======== EXTRACTED RECORDS
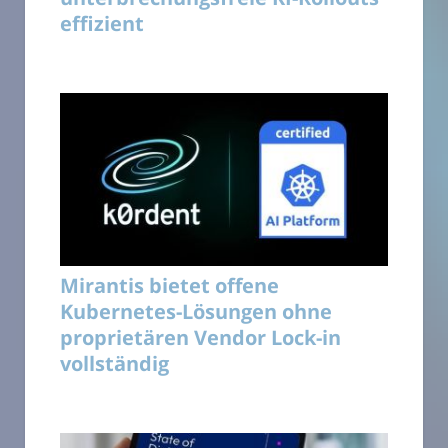
effizient
Mirantis bietet offene
Kubernetes-Lösungen ohne
proprietären Vendor Lock-in
vollständig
================
YOUR OBJECTIVE -
Rewrite the text lines from the records as a numbered list, skipping any blank lines and leaving the pictures out of the answer.

SOLUTION TO THE PROBLEM -
1. effizient
2. Mirantis bietet offene
3. Kubernetes-Lösungen ohne
4. proprietären Vendor Lock-in
5. vollständig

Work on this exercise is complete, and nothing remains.